The forest surrounding Pedu Lake is a known stronghold for malkohas. Three species on a single trip is a slightly modest number. The Raffles’s Malkoha proved to be impossible to photograph today. The Black-bellied Malkoha, on the other hand, provided some excitement by resting partly concealed at the topmost part of the canopy.
Flowers are not exactly my cup of tea but birding was undeniably slow today due to the weather condition. And the vibrant colours of this wild ginger flower momentarily distracted my attention from birding.
There was a brief moment when the rays of the sun broke through the rain clouds to reach Earth. I should have took it for a sign from above because what was to follow was nothing less than divine intervention. A clump of small trees were fruiting and that will usually yield some birds. True enough, a pair of Ruby-cheeked Sunbirds were having a feast. The male is an exquisite bird with a combination of colour that is simply remarkable. I do not consider this species to be an easy subject to photograph but today, it proved me wrong. The male alighted on an eye level perch and was extremely confiding. I was elated and so was my guest.
When he hopped off the perch, I thought that the performance was over. Unbelievably he alighted on an even closer perch and I, was in shock. Thankfully, I managed to snap myself out of it and fired a series of continuous shots. Four hours of struggle and frustration with the weather, the birds and so forth. And along comes this resplendent creature to lift our spirits and rejuvenate our souls. People often ask me what it is about me and birds. This is exactly what it is about me and birds. What an encounter. What an experience of a lifetime.
When he shifted for the second time, I thought this must be it and he will return back to the cover of the canopy. He proved me wrong after by alighting on the next adjacent branch. However, he was getting restless and that was apparent in my slightly soft images. Not that it matters because this male Ruby-cheeked Sunbird had already made my day. Even the returning drizzle could not dampened my spirits.
The female was less obliging. Perhaps I was too captivated by her mate to notice her. Anyway, I am most grateful Sod’s Law had no part in this encounter which is not usually the case. And it was the drabber one that shunned away from my camera.
And a few Plain Sunbirds that were also patronizing behaved more typical of the forest sunbirds I know and good photographic opportunities were totally absent...

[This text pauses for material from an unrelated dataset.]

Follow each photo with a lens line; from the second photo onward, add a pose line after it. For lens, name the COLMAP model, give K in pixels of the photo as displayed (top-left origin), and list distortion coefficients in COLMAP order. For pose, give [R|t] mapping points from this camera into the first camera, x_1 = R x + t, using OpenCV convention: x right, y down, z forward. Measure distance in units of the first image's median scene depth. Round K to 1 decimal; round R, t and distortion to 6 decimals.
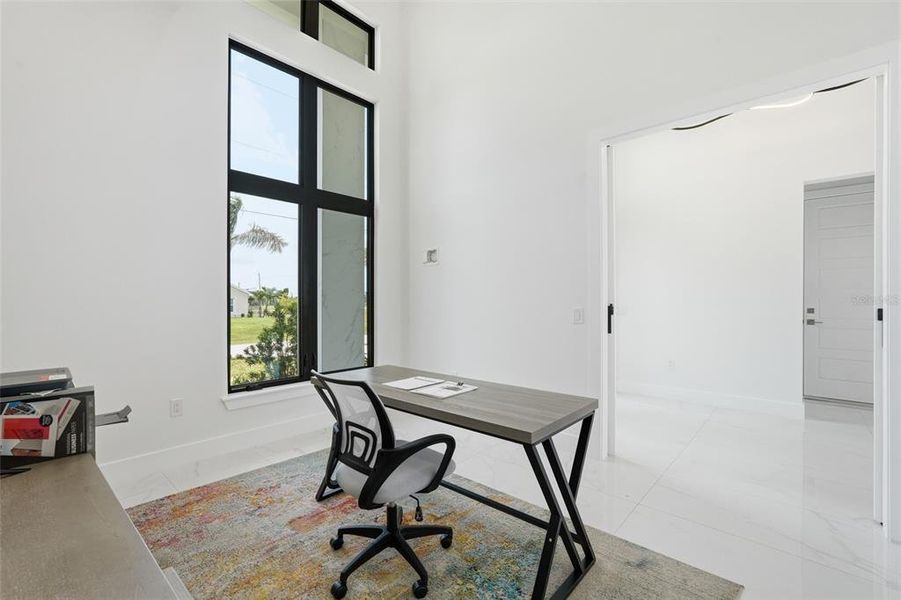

When the weather turned again for the worse, we took our leave. We arrive at the mangroves of Sungai Batu only to find the gloom had follow us all the way here. Feeling invincible after the episode with the sunbird, we pushed on. The first bird to greet us was the Mangrove Pitta – the star bird of this muddy domain. It appeared that the recent breeding season had taken its toll and the pitta was not exactly at its finest. The head region was again in moult and the colours somewhat subdued – just like the previous season. But it was a lifer for my guest and any lifer in the form of a pitta is magical. Even if the bird is in moult.
The resident pair of Mangrove Blue-Flycatchers braved the testing weather to help spice up our visit here. Unlike the pitta, the flycatchers were in prime conditions. The male looking very smart indeed as he rested at the edge of the swamp in between foraging sessions.
The female still maintained poise and elegance despite getting down and dirty on the muddy forest floor.
As the raindrops grew in intensity, we prepared to call it a day. But not before a pair of Abbott’s Babbler had played their role in salvaging the day from a total disappointment. Despite all the challenges faced, the day ended better than I had anticipated – much to my relief. And I owe it all to the stellar performance of a tiny but electrifying male sunbird that left even a seasoned birder like me in disbelief.